++++ Data for the task

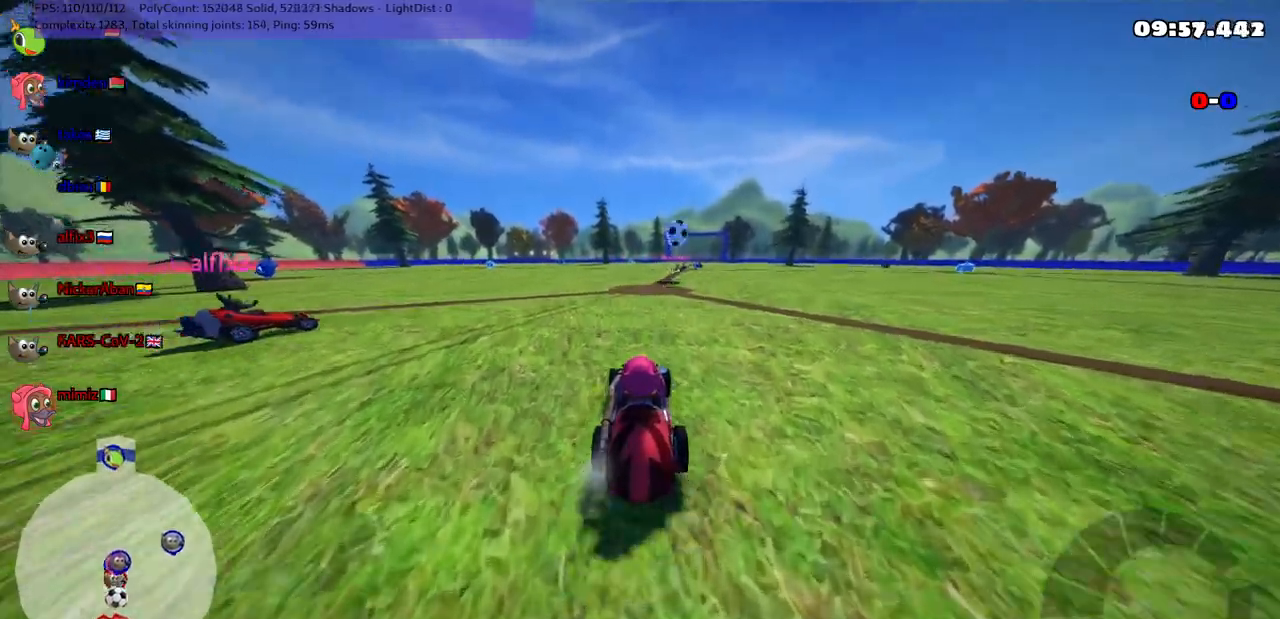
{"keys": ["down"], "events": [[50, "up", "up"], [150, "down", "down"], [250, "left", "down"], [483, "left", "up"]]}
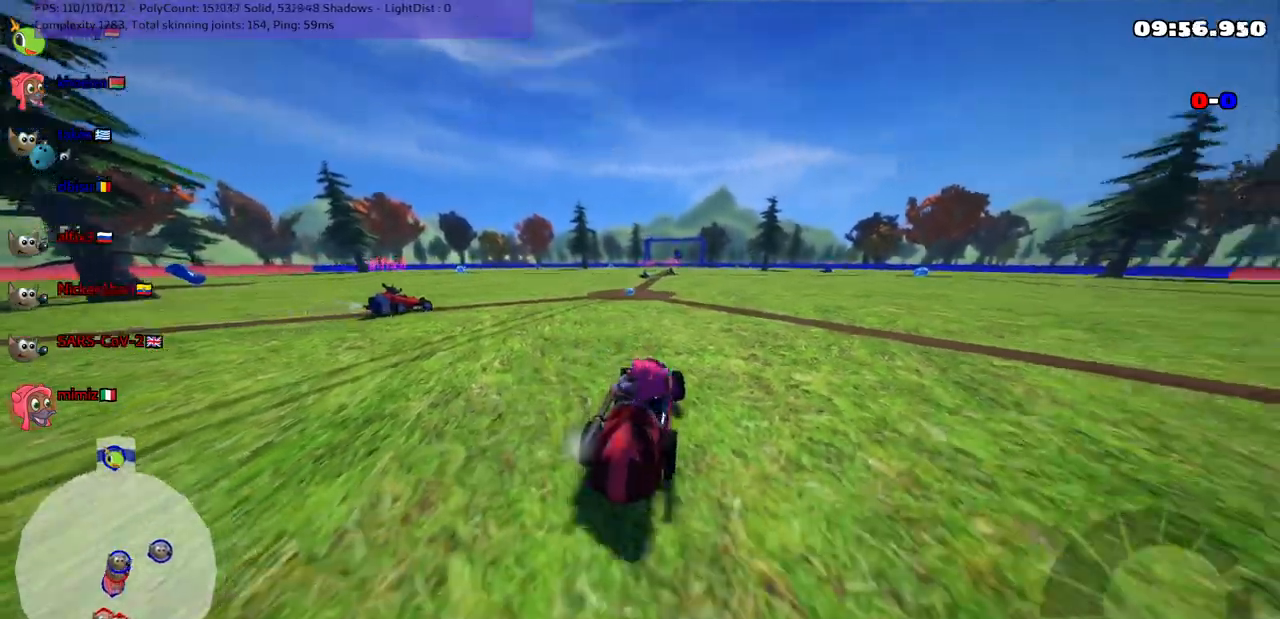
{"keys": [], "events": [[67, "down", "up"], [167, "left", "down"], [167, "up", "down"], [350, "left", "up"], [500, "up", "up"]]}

++++++++
++++ Data for the task

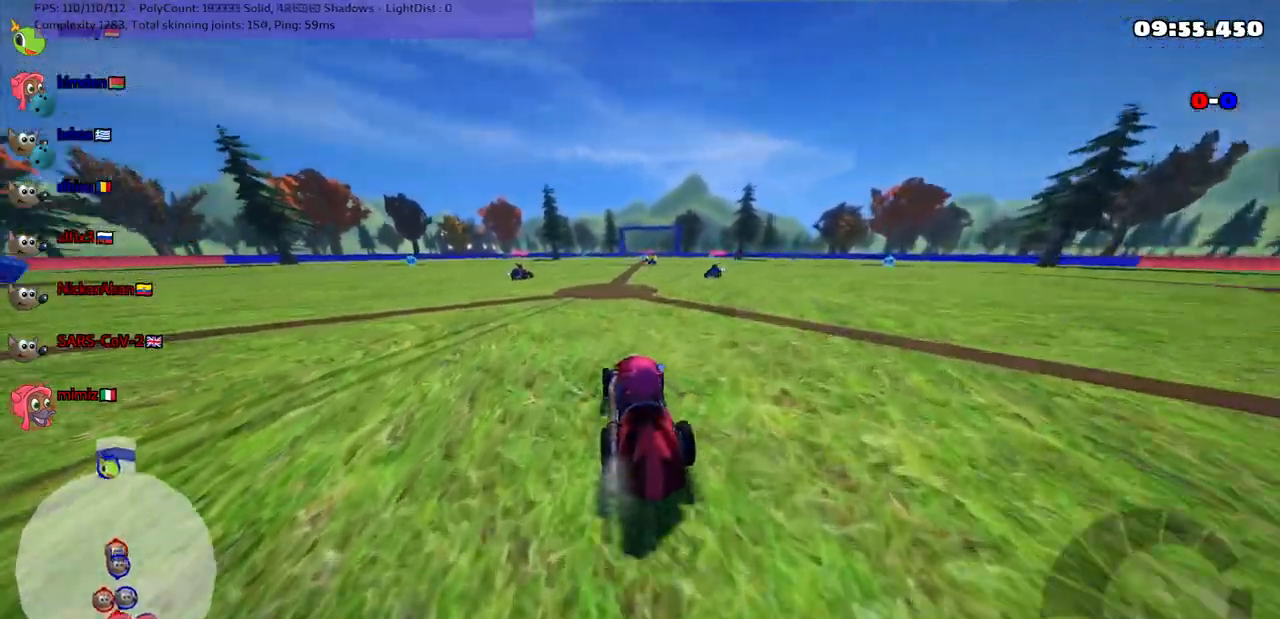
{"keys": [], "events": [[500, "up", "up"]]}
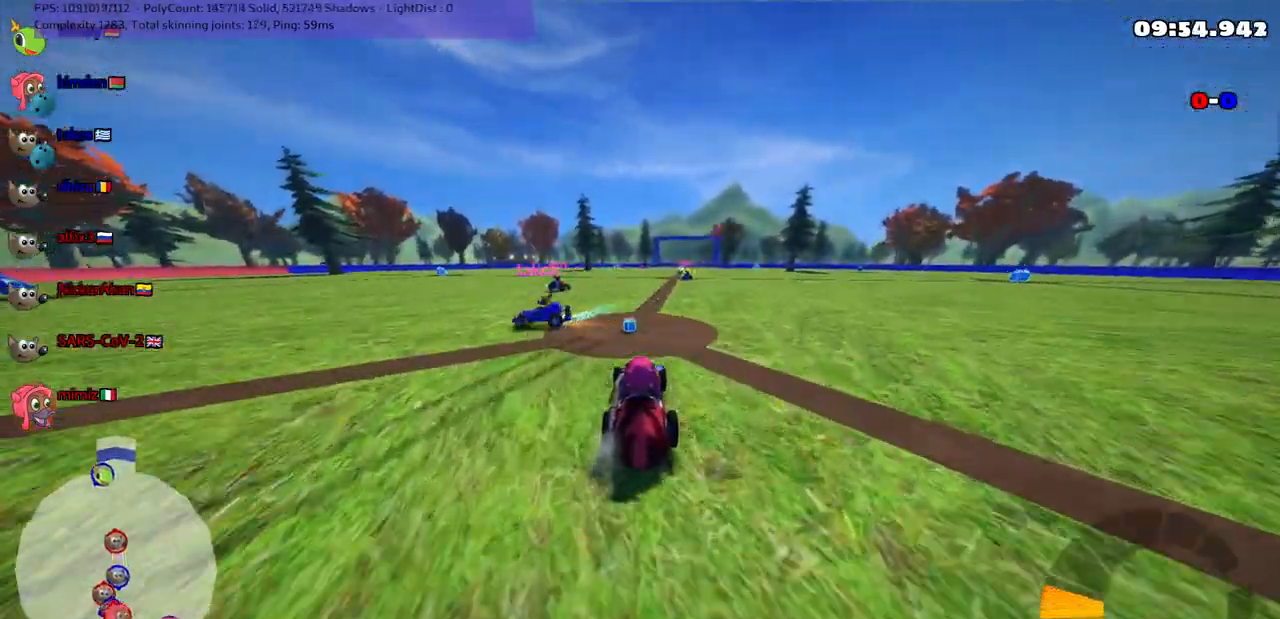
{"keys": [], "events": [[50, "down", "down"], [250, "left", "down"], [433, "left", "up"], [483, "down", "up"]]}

++++++++

### Goal of the exercise
Pull each line that includes the word "down" out of the material above.

### Worked solution
{"keys": ["down"], "events": [[50, "up", "up"], [150, "down", "down"], [250, "left", "down"], [483, "left", "up"]]}
{"keys": [], "events": [[67, "down", "up"], [167, "left", "down"], [167, "up", "down"], [350, "left", "up"], [500, "up", "up"]]}
{"keys": [], "events": [[50, "down", "down"], [250, "left", "down"], [433, "left", "up"], [483, "down", "up"]]}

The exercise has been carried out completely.